De optische telegraaf in de tijd van Napoleon


De Fransman Claude Chappe ontwikkelde in 1791 de optische telegraaf. Het telegraafnetwerk bestond uit een keten van torens op een afstand van 5 tot 20 km van elkaar. Op elke toren waren een seinpaal en twee telescopen voorhanden. De seinpaal kon in 196 standen gepositioneerd worden en elke positie stond voor een woord, teken of deel van een zin. Op elke toren was een telegrafist die naar de toren in het netwerk voor hem keek door zijn telescoop. Hij kopiëerde deze positie van de seinpaal en gaf deze door aan de toren die na hem kwam. Hij was overigens niet op de hoogte van de inhoud van de boodschap. Ook keek hij weer of daar de boodschap in goede orde was ontvangen. Vergeleken met de koerier te paard was dit een enorme sprong voorwaarts. De eerste keten kwam vlak na de Franse revolutie tussen Parijs en Rijssel en was 230 km lang en telde 15 posten. Binnen een half uur was een bericht doorgegeven over de hele lengte. Een koerierdienst te paard zou hierover wel 20 uur doen. Als Napoleon aan de macht komt stimuleert hij de uitbreiding van de telegraaf.
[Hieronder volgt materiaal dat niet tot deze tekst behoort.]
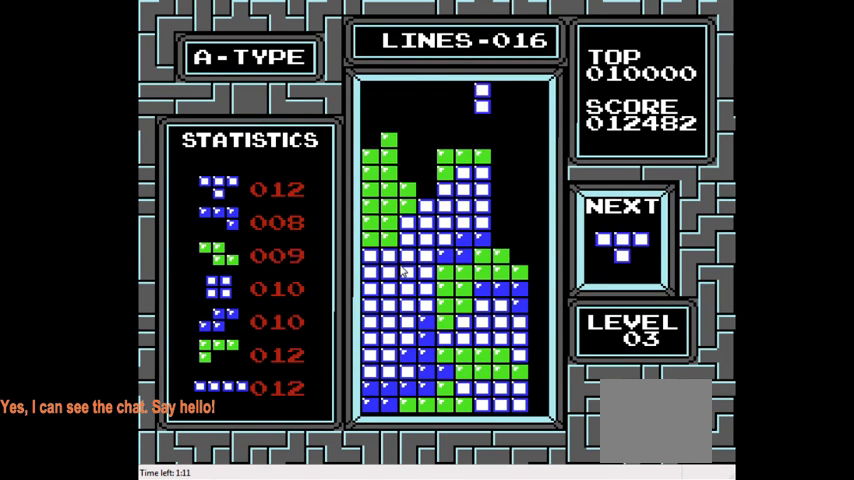
{"buttons": ["DPAD_DOWN"], "right_stick": "center", "events": [[333, "DPAD_RIGHT", "up"], [467, "DPAD_DOWN", "down"]]}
Hij ziet vooral het militaire belang in en al snel worden er in en buiten Frankrijk meerdere lijnen aangelegd. Nederland kende ten tijde van de Franse overheersing en de Bataafse republiek (1795-1806) een kustelegraaf die ertoe diende om de Engelsen in de gaten te houden. Tussen Texel en Vlissingen kwamen er 42 seinposten. In 1806 worden de Franse posten op de Nederlandse aangesloten en ontstaat er een keten tot aan Bayonne aan de Spaanse noordgrens. Als de Fransen in 1813 uit ons land verdwijnen is alles wat Frans is niet meer welkom. Ook de telegraaftoestellen moeten het ontgelden en in 1815 verwijdert de Nederlandse overheid de laatste toestellen. Het boek * Een tijding met de snelheid des bliksems* van Rob Korving en Bart van der Herten beschrijft de ontwikkeling van de optische telegraaf in Nederland tussen 1800 en 1850.